===== Текст для чтения =====

Но раз она вышла на улицу, то это можно было уже классифицировать как митинг, демонстрацию.
—Да, но мотивы у нее были религиозные. Ведь она не провозглашала никакого политического лозунга «долой власть» или что-то еще. Не пыталась продвинуть какую-то партию. Речь шла о кресте, о том, как она и многие другие люди видели эту ситуацию.
— С позиции церкви партии — это плохо? Во многих европейских странах верующие объединены в политические партии, имеют представительства во властных структурах.
— Партии — это не плохо. Верующие люди могут заниматься политической деятельностью, оставаясь при этом верующими, но это уже не будет делом церкви. Это дело частного лица.
Отец Максим уверен, что верующие могут заниматься политикой
— Церковь, конечно, благословляет любую деятельность, которая является полезной, имеет основы здравого смысла. Но при этом надо признать, что партийное разделение — свидетельство несовершенства человеческой природы. Если мы в семье создадим партию папы и партию мамы, то мы увидим, как дети будут несчастны. Та структура, которая способна существовать вне партийной системы, более цельна, имеет одно целеполагание. Но сегодняшний мир так устроен, что это определенная система сдержек и противовесов. В ней человек может реализовать свое несогласие законными способами.
— В этом году протесты были не только в Екатеринбурге, но и в Москве. По итогам московских протестов многих участников судили, они получили сроки. На фоне этого десятки священников (182 человека) подписали открытое письмо в защиту фигурантов «московского дела», в котором выразили обеспокоенность решением судов, назвав их запугиванием граждан. Как вы относитесь к таким письмам? Имеют ли священники право на политические высказывания?
Часть священнослужителей поддержали участников протестов в Москве
— Это политическое письмо. Конечно, любой священник может иметь политическую позицию, но с ней он может выступать только как частное лицо. Любое коллективное письмо — это всегда политика.
И как это часто бывает — под видом борьбы за хорошее некоторые наши собратья были втянуты в этот политический процесс и подписали это письмо. Я считаю, что это большая ошибка. В этом письме заключается ложь. Оно озаглавлено как «письмо священников». Но там есть люди, которые не являются священниками: дьяконы, люди, которые к христианской церкви не имеют отношения. Поэтому в письме даже формальные стороны нарушены. Я не одобряю это письмо, это политическая акция.

===== Исходные данные =====

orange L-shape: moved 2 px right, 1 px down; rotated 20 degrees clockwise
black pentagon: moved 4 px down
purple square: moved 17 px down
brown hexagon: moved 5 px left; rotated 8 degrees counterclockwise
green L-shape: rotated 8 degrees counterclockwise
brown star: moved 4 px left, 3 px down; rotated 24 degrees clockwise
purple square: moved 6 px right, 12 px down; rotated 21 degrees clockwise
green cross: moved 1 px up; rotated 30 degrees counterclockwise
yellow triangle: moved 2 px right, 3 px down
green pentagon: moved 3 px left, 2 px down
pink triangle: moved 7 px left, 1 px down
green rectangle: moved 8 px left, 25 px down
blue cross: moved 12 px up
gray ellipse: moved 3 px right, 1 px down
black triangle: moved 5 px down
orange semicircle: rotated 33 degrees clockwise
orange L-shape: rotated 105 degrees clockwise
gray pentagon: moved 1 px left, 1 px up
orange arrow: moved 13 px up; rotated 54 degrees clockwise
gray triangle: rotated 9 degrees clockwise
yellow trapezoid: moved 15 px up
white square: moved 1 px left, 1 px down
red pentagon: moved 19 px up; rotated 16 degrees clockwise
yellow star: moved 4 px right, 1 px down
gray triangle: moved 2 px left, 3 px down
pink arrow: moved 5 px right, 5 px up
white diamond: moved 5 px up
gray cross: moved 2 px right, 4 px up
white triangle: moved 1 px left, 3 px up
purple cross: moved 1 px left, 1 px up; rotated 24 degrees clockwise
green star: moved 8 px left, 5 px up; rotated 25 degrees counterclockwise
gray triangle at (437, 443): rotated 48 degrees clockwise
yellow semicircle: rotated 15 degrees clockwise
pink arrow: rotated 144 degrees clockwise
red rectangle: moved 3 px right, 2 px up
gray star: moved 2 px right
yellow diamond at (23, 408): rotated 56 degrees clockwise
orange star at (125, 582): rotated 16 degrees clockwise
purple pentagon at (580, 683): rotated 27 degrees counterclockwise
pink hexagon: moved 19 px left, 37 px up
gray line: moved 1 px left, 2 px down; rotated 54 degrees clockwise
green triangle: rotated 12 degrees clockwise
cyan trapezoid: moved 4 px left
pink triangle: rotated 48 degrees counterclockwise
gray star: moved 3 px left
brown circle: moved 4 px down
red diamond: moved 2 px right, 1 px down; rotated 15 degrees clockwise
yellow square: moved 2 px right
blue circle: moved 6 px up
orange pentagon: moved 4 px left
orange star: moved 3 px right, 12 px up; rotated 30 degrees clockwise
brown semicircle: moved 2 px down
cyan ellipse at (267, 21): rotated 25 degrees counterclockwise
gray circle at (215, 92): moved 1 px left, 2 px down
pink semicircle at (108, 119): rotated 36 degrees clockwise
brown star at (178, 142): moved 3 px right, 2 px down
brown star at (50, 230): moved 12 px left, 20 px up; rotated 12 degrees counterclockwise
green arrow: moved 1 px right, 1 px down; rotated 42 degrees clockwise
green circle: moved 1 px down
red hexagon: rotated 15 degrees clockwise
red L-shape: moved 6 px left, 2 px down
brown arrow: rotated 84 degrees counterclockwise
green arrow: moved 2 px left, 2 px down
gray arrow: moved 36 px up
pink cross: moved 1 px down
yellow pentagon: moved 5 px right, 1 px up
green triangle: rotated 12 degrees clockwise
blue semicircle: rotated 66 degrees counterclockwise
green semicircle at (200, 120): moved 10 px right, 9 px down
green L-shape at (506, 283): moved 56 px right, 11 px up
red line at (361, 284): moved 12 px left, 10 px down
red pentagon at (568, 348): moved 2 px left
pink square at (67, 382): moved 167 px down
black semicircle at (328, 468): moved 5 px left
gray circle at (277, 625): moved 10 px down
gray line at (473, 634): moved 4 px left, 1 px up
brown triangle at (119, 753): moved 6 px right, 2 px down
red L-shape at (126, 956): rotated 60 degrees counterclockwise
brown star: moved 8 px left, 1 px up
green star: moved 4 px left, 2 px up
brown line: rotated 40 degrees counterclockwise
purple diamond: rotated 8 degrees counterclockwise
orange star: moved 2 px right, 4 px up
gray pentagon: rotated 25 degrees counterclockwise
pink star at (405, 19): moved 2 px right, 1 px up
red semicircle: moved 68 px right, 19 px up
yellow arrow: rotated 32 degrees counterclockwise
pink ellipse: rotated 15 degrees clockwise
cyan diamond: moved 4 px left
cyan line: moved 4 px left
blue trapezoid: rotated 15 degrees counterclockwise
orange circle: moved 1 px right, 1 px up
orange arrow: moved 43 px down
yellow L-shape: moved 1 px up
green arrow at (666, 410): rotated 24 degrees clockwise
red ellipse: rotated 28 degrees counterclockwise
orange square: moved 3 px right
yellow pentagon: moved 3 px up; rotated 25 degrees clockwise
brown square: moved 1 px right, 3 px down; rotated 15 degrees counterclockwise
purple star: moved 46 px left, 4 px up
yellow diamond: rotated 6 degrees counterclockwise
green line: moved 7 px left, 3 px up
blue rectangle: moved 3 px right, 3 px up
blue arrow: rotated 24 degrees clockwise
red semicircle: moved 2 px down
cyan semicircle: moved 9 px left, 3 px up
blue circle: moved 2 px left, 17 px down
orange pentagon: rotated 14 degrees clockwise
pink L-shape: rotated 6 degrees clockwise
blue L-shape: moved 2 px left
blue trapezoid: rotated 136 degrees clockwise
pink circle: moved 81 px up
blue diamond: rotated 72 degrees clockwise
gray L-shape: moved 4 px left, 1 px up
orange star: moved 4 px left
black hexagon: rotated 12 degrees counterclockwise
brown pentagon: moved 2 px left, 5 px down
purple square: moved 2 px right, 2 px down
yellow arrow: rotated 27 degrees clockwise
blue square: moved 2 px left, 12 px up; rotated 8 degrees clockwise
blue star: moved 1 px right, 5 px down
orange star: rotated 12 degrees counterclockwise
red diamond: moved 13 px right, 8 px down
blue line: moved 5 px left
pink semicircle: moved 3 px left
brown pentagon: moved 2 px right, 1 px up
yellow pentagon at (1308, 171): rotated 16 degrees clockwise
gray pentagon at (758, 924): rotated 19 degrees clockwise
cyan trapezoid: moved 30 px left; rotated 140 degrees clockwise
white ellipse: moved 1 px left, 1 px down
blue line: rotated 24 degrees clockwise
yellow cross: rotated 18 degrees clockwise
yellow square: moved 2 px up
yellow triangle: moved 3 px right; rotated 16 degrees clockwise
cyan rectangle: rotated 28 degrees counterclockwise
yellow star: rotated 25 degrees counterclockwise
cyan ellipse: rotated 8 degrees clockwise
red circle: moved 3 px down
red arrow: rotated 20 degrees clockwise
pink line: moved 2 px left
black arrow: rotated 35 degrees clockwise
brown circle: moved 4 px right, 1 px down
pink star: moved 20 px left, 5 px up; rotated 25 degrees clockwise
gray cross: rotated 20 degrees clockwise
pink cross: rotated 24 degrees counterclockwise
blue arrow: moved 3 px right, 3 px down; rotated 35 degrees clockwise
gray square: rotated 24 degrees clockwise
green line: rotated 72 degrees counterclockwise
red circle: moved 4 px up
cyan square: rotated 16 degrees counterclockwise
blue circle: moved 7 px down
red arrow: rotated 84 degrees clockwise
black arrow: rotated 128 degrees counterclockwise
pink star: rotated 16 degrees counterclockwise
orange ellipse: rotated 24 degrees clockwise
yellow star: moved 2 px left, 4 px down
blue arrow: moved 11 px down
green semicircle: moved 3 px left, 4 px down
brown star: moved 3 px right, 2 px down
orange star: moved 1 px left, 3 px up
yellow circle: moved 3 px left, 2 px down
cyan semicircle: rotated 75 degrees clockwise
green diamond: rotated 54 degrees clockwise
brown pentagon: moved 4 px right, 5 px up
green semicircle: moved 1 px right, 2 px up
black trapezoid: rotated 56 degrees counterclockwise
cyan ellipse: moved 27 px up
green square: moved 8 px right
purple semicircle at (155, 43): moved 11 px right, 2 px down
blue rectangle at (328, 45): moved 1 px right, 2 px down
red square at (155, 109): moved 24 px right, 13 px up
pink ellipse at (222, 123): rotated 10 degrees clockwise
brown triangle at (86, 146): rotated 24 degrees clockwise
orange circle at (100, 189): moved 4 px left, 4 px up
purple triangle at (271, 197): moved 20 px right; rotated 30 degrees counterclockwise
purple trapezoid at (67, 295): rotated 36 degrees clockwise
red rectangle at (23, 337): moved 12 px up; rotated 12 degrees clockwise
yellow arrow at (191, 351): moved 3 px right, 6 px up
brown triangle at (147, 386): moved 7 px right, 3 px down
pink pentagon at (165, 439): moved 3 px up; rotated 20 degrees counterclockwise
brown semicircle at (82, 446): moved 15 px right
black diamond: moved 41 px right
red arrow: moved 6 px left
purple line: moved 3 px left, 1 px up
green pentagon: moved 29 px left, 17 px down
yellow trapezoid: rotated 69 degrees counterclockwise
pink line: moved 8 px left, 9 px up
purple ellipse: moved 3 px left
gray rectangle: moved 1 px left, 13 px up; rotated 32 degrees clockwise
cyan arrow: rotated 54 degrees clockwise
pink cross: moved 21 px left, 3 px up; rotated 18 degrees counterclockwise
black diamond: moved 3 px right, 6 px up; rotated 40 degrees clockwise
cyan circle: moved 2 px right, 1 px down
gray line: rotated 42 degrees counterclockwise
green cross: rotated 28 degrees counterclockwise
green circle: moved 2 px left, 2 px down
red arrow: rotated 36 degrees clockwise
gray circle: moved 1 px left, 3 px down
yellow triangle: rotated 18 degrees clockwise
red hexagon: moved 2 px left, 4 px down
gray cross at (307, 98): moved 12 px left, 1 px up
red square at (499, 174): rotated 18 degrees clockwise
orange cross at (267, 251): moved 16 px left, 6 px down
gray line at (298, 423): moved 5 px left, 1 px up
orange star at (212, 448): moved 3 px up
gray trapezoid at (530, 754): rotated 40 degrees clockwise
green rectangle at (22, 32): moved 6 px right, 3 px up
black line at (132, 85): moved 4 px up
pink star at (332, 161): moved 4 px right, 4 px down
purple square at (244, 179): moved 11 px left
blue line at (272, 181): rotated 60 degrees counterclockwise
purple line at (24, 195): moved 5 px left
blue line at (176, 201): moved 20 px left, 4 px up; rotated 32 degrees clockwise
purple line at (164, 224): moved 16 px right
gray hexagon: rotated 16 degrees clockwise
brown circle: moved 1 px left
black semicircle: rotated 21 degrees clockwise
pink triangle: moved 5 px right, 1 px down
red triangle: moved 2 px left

=====

#### Части задания:
A – Выпишите из двух последних абзацев текста о церкви и политике все предложения, в которых встречается слово с корнем «полит-».
B – Перепечатайте строки перечня с самого его начала до строки с «orange semicircle: rotated» включительно.

#### Ответы по порядку:
A –
Это политическое письмо.
Конечно, любой священник может иметь политическую позицию, но с ней он может выступать только как частное лицо.
Любое коллективное письмо — это всегда политика.
И как это часто бывает — под видом борьбы за хорошее некоторые наши собратья были втянуты в этот политический процесс и подписали это письмо.
Я не одобряю это письмо, это политическая акция.

B –
orange L-shape: moved 2 px right, 1 px down; rotated 20 degrees clockwise
black pentagon: moved 4 px down
purple square: moved 17 px down
brown hexagon: moved 5 px left; rotated 8 degrees counterclockwise
green L-shape: rotated 8 degrees counterclockwise
brown star: moved 4 px left, 3 px down; rotated 24 degrees clockwise
purple square: moved 6 px right, 12 px down; rotated 21 degrees clockwise
green cross: moved 1 px up; rotated 30 degrees counterclockwise
yellow triangle: moved 2 px right, 3 px down
green pentagon: moved 3 px left, 2 px down
pink triangle: moved 7 px left, 1 px down
green rectangle: moved 8 px left, 25 px down
blue cross: moved 12 px up
gray ellipse: moved 3 px right, 1 px down
black triangle: moved 5 px down
orange semicircle: rotated 33 degrees clockwise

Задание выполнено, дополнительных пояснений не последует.